By raising serious questions about Putin’s decision-making abilities, the debacle has achieved what no NATO campaign against Russia ever could. There is now internal Russian speculation on whether Putin’s leadership is under threat.

Third, the Ukraine war has reminded us that our top trade partner China is in an era of great power competition with the US, and that Beijing is no stranger to making strategic errors.

The growing strategic competition between the US and China is reflected in the high-level US government messaging that it will not tolerate Beijing providing Russia military or other aid that is subject to US sanctions.

And errors are emerging in Chinese foreign policy. On 4 February 2022, shortly before the Ukraine war was launched, Beijing issued a joint statement after a meeting between Xi Jinping and Vladimir Putin in Beijing.

The statement declared that Beijing and Moscow “stand against the formation of closed bloc structures and opposing camps in the Asia-Pacific region and remain highly vigilant about the negative impact of the United States' Indo-Pacific strategy on peace and stability in the region.”

But the statement went further in stating that the “friendship between the two states has no limits.”

The obvious question is this — what happens when China’s “no limits” Russian friend violates the sovereignty of Ukraine, a United Nations member?

China’s Foreign Minister Wang Yi subsequently stated in a Munich Security conference speech on 19 February 2022 that Ukraine’s sovereignty must be respected.
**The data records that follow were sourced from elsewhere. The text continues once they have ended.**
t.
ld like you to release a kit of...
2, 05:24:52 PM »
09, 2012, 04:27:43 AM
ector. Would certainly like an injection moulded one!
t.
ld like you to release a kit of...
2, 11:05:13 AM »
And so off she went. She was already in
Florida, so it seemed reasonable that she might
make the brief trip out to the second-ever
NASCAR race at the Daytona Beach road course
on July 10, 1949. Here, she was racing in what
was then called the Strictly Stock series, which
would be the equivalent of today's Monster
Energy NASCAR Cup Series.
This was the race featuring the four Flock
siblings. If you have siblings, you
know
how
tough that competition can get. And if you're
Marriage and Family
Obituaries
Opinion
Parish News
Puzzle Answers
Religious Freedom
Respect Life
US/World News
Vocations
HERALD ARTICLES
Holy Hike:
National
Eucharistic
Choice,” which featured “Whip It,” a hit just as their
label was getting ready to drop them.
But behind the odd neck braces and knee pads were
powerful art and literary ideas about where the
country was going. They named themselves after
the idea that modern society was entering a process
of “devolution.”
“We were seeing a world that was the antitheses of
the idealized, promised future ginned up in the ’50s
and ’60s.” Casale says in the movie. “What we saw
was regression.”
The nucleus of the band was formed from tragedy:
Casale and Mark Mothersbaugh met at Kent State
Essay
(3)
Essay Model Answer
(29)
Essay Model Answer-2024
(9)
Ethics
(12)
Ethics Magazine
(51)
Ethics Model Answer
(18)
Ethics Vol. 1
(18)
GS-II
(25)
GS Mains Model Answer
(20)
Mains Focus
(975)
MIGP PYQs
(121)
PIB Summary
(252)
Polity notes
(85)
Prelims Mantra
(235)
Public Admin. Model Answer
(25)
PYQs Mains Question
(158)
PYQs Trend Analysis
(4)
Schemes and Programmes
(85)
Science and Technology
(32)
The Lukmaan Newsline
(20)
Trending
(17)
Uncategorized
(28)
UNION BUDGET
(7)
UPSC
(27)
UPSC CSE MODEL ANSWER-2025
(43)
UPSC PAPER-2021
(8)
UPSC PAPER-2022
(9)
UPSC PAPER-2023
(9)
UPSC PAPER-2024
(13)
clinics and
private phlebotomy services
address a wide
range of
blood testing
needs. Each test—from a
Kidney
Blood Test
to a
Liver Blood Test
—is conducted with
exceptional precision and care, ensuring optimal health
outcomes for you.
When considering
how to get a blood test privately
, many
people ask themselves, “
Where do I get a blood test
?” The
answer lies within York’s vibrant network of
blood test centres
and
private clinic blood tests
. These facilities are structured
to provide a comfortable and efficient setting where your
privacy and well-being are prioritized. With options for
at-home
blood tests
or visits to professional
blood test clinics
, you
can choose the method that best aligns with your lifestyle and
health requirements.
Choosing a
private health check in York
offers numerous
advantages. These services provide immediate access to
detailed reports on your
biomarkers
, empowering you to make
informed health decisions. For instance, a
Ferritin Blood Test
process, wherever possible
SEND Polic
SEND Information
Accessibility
This point has been repeatedly made by China’s diplomats.

But to the extent that China has still not categorically condemned Russia’s invasion of a sovereign state, it contradicts Beijing’s advocacy for the principles of state sovereignty and non-interference in the internal affairs of other states.

The three lessons identified above suggest a basic change in the trajectory of world politics in a post-Ukraine war world. As a small trade-focused country known for punching above its weight, New Zealand needs to soberly and proactively consider its strategic position.

Doing so, some important points suggest themselves.

As 21st Century globalisation evolves, military power will be as important as economic power. States that do not invest in military power would be wise to tool up or start doubling down on allies that do. And there will be much less room for alliance free-riding. This has obvious implications for the Anzac alliance.

Putin's conduct of the Ukraine war has been an unmitigated disaster. As a state used to being a great power, Russia will now have to increasingly rely on China as a market and diplomatic counterweight to the US and its alliance partners. Moscow will chafe at having to play second fiddle to China.

And finally, the US, which is a formal alliance partner with our major trade and security partners Australia, Japan, and the UK, is now in a great power rivalry with our top trade partner China.

We will certainly want to avoid being pulled into this competition. But to what degree we can avoid collateral damage is another matter entirely.